┌─ EXTRACTED RECORDS

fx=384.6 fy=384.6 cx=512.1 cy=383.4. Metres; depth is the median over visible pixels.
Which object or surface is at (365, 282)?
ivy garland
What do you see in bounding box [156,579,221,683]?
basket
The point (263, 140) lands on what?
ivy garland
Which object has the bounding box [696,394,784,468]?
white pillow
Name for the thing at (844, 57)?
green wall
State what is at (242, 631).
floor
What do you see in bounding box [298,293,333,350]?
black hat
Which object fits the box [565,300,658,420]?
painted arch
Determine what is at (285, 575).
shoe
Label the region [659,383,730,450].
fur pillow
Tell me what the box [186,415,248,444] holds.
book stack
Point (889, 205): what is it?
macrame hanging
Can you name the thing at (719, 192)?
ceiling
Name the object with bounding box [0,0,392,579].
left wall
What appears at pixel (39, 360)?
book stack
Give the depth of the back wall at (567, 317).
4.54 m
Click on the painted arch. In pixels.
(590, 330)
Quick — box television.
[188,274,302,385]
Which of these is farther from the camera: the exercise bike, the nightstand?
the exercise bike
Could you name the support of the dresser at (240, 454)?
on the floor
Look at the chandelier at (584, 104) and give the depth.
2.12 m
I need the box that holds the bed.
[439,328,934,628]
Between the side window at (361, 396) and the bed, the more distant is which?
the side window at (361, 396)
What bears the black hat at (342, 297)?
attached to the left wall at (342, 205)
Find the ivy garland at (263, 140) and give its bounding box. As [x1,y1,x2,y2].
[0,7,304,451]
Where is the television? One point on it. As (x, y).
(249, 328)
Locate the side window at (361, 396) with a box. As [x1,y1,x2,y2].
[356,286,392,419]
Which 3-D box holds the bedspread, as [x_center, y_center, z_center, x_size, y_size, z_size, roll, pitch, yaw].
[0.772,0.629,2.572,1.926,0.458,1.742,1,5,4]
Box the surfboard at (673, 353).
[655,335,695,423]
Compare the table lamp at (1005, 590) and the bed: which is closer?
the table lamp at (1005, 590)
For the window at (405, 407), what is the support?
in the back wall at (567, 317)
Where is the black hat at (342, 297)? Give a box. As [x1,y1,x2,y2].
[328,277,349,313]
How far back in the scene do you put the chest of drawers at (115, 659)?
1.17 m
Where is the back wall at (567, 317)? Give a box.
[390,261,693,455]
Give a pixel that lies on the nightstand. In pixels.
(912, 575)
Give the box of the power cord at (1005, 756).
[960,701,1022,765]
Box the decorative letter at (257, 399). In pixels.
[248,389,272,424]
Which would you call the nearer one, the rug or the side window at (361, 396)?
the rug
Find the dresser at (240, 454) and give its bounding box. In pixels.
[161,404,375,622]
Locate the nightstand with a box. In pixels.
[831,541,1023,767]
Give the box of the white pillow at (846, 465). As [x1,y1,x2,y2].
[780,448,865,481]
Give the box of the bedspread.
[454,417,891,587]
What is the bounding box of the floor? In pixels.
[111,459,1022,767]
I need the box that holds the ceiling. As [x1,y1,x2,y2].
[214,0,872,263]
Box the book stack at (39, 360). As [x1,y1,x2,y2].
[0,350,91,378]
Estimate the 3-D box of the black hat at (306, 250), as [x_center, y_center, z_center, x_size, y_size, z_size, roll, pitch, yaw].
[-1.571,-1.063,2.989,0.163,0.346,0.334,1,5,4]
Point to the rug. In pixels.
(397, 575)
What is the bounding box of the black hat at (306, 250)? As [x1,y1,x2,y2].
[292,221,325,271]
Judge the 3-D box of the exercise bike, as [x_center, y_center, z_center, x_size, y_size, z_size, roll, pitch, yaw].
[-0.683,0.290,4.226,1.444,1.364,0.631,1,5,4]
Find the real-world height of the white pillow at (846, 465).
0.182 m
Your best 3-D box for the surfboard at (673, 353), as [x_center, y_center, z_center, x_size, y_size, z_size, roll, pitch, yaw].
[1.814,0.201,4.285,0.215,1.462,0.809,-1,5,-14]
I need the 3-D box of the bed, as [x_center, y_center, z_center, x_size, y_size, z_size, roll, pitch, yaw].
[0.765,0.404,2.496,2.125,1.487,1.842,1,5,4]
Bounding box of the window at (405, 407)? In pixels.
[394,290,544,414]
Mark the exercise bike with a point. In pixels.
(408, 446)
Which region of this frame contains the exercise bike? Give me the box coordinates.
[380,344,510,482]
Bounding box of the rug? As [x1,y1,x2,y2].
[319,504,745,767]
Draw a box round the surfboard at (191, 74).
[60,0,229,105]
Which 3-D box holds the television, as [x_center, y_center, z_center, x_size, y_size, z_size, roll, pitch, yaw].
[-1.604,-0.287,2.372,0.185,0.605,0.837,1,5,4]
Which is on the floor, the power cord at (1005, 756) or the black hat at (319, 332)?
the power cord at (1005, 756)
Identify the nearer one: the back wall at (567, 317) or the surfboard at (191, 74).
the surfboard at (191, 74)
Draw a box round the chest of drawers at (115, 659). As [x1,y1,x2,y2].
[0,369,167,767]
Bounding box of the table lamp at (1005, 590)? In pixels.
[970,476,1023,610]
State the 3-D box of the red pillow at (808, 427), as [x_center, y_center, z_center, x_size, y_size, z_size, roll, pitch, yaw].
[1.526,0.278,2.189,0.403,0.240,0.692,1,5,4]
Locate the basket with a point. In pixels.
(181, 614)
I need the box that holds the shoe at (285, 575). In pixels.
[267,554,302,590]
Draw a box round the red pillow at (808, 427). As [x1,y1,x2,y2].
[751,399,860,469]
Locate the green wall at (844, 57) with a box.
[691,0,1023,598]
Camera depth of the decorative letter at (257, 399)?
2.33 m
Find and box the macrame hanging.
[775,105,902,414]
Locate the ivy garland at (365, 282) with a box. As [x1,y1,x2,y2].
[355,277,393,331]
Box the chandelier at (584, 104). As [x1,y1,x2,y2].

└─

> ACTION ITEM
Please give the records again exactly as they are.

> ANSWER TO THE EXERCISE
fx=384.6 fy=384.6 cx=512.1 cy=383.4. Metres; depth is the median over visible pixels.
Which object or surface is at (365, 282)?
ivy garland
What do you see in bounding box [156,579,221,683]?
basket
The point (263, 140) lands on what?
ivy garland
Which object has the bounding box [696,394,784,468]?
white pillow
Name for the thing at (844, 57)?
green wall
State what is at (242, 631).
floor
What do you see in bounding box [298,293,333,350]?
black hat
Which object fits the box [565,300,658,420]?
painted arch
Determine what is at (285, 575).
shoe
Label the region [659,383,730,450].
fur pillow
Tell me what the box [186,415,248,444] holds.
book stack
Point (889, 205): what is it?
macrame hanging
Can you name the thing at (719, 192)?
ceiling
Name the object with bounding box [0,0,392,579].
left wall
What appears at pixel (39, 360)?
book stack
Give the depth of the back wall at (567, 317).
4.54 m
Click on the painted arch. In pixels.
(590, 330)
Quick — box television.
[188,274,302,385]
Which of these is farther from the camera: the exercise bike, the nightstand?
the exercise bike
Could you name the support of the dresser at (240, 454)?
on the floor
Look at the chandelier at (584, 104) and give the depth.
2.12 m
I need the box that holds the bed.
[439,328,934,628]
Between the side window at (361, 396) and the bed, the more distant is which?
the side window at (361, 396)
What bears the black hat at (342, 297)?
attached to the left wall at (342, 205)
Find the ivy garland at (263, 140) and give its bounding box. As [x1,y1,x2,y2].
[0,7,304,451]
Where is the television? One point on it. As (x, y).
(249, 328)
Locate the side window at (361, 396) with a box. As [x1,y1,x2,y2].
[356,286,392,419]
Which 3-D box holds the bedspread, as [x_center, y_center, z_center, x_size, y_size, z_size, roll, pitch, yaw].
[0.772,0.629,2.572,1.926,0.458,1.742,1,5,4]
Box the surfboard at (673, 353).
[655,335,695,423]
Compare the table lamp at (1005, 590) and the bed: which is closer?
the table lamp at (1005, 590)
For the window at (405, 407), what is the support?
in the back wall at (567, 317)
Where is the black hat at (342, 297)? Give a box. As [x1,y1,x2,y2].
[328,277,349,313]
How far back in the scene do you put the chest of drawers at (115, 659)?
1.17 m
Where is the back wall at (567, 317)? Give a box.
[390,261,693,455]
Give a pixel that lies on the nightstand. In pixels.
(912, 575)
Give the box of the power cord at (1005, 756).
[960,701,1022,765]
Box the decorative letter at (257, 399). In pixels.
[248,389,272,424]
Which would you call the nearer one, the rug or the side window at (361, 396)?
the rug
Find the dresser at (240, 454) and give its bounding box. In pixels.
[161,404,375,622]
Locate the nightstand with a box. In pixels.
[831,541,1023,767]
Give the box of the white pillow at (846, 465). As [x1,y1,x2,y2].
[780,448,865,481]
Give the box of the bedspread.
[454,417,891,587]
What is the bounding box of the floor? In pixels.
[111,459,1022,767]
I need the box that holds the ceiling. As [x1,y1,x2,y2].
[214,0,872,263]
Box the book stack at (39, 360). As [x1,y1,x2,y2].
[0,350,91,378]
Estimate the 3-D box of the black hat at (306, 250), as [x_center, y_center, z_center, x_size, y_size, z_size, roll, pitch, yaw].
[-1.571,-1.063,2.989,0.163,0.346,0.334,1,5,4]
Point to the rug. In pixels.
(397, 575)
What is the bounding box of the black hat at (306, 250)? As [x1,y1,x2,y2].
[292,221,325,271]
Judge the 3-D box of the exercise bike, as [x_center, y_center, z_center, x_size, y_size, z_size, roll, pitch, yaw].
[-0.683,0.290,4.226,1.444,1.364,0.631,1,5,4]
Find the real-world height of the white pillow at (846, 465).
0.182 m
Your best 3-D box for the surfboard at (673, 353), as [x_center, y_center, z_center, x_size, y_size, z_size, roll, pitch, yaw].
[1.814,0.201,4.285,0.215,1.462,0.809,-1,5,-14]
I need the 3-D box of the bed, as [x_center, y_center, z_center, x_size, y_size, z_size, roll, pitch, yaw].
[0.765,0.404,2.496,2.125,1.487,1.842,1,5,4]
Bounding box of the window at (405, 407)? In pixels.
[394,290,544,414]
Mark the exercise bike with a point. In pixels.
(408, 446)
Which region of this frame contains the exercise bike? Give me the box coordinates.
[380,344,510,482]
Bounding box of the rug? As [x1,y1,x2,y2].
[319,504,745,767]
Draw a box round the surfboard at (191, 74).
[60,0,229,105]
Which 3-D box holds the television, as [x_center, y_center, z_center, x_size, y_size, z_size, roll, pitch, yaw].
[-1.604,-0.287,2.372,0.185,0.605,0.837,1,5,4]
Which is on the floor, the power cord at (1005, 756) or the black hat at (319, 332)?
the power cord at (1005, 756)
Identify the nearer one: the back wall at (567, 317) or the surfboard at (191, 74).
the surfboard at (191, 74)
Draw a box round the chest of drawers at (115, 659). As [x1,y1,x2,y2].
[0,369,167,767]
Bounding box of the table lamp at (1005, 590)? In pixels.
[970,476,1023,610]
State the 3-D box of the red pillow at (808, 427), as [x_center, y_center, z_center, x_size, y_size, z_size, roll, pitch, yaw].
[1.526,0.278,2.189,0.403,0.240,0.692,1,5,4]
Locate the basket with a point. In pixels.
(181, 614)
I need the box that holds the shoe at (285, 575). In pixels.
[267,554,302,590]
Draw a box round the red pillow at (808, 427). As [x1,y1,x2,y2].
[751,399,860,469]
Locate the green wall at (844, 57) with a box.
[691,0,1023,598]
Camera depth of the decorative letter at (257, 399)?
2.33 m
Find and box the macrame hanging.
[775,105,902,414]
Locate the ivy garland at (365, 282) with a box. As [x1,y1,x2,y2].
[355,277,393,331]
Box the chandelier at (584, 104). As [x1,y1,x2,y2].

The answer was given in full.